Community Adapters
Evaluate and document third-party Kernia adapters.
Community adapters are welcome, but auth storage is security-critical. Treat every adapter as production infrastructure: it must implement the CustomAdapter protocol, preserve unique constraints, handle concurrent writes, and pass the public route test suite.
Adapter contract
An adapter must implement the same logical behavior as the built-in adapters:
| Operation | Requirement |
|---|---|
create | Insert one record and fail on violated unique constraints. |
find_one | Return one matching record or None. |
find_many | Support filters, sorting, limit, and offset. |
update | Update one matching record and return the updated shape. |
update_many | Update all records matching a filter. |
delete | Delete one record by id or filter. |
delete_many | Delete all records matching a filter. |
count | Count records matching a filter. |
Optional protocols add schema creation, transactions, joins, and atomic token consumption. If an adapter does not implement an optional protocol, its docs must say so.
Where semantics
The Where contract is part of the adapter API, not an implementation detail.

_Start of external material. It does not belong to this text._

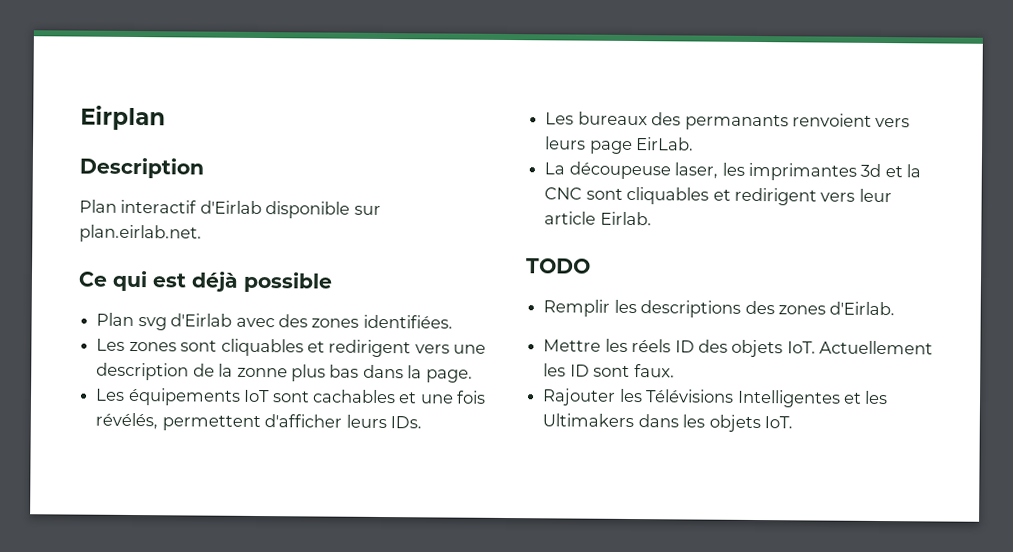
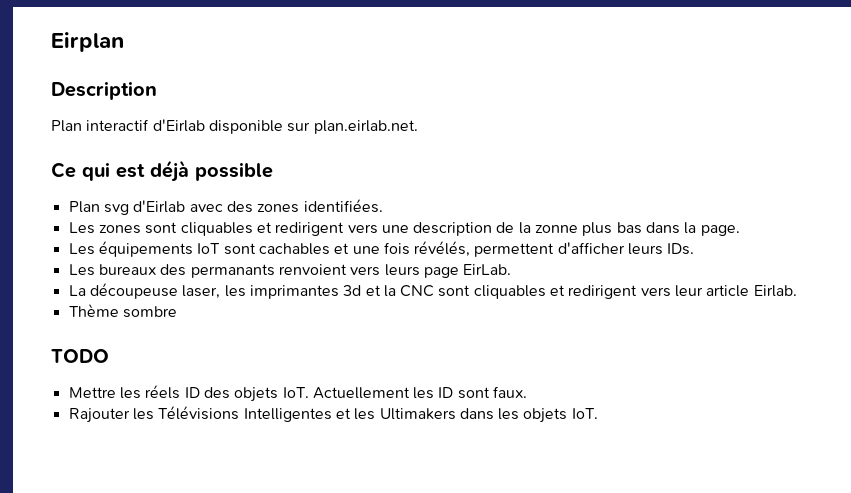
(652, 218) none -> [68,304,177,318] // Thème sombre
[543,299,896,318] // Remplir les descriptions des zones d'Eirlab. -> (109, 356) none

Test equality, inequality, in, contains, starts_with, ends_with, and, or, null checks, date comparisons, and pagination.
OAuth callbacks, verification tokens, API keys, SSO providers, and SCIM directories rely on correct uniqueness and lookup semantics.
Documentation requirements
A community adapter page should include:
- Install command.
- Import path.
- Supported database versions.
- Connection example.
- Migration and index instructions.
- Transaction support.
- Atomic token-consumption support.
- Known limitations.
- Test coverage.
Test expectations
Run email/password, OAuth callback, session revocation, verification token consumption, API key, organization, passkey, SSO, SCIM, and Stripe tests where those plugins are claimed as supported.
Use a real backend in CI. In-memory mocks are useful for unit tests but do not prove adapter correctness under concurrency.
Production checklist
- Unique indexes exist for ids, email, session tokens, provider account ids, API keys, SSO provider keys, and SCIM tokens.
- Date values round-trip without timezone drift.
- JSON fields preserve nested plugin data.
- Transactions or atomic operations protect one-time token consumption.
- Migration output is committed and reviewed.
- Operational dashboards track query latency, error rate, and connection pool exhaustion.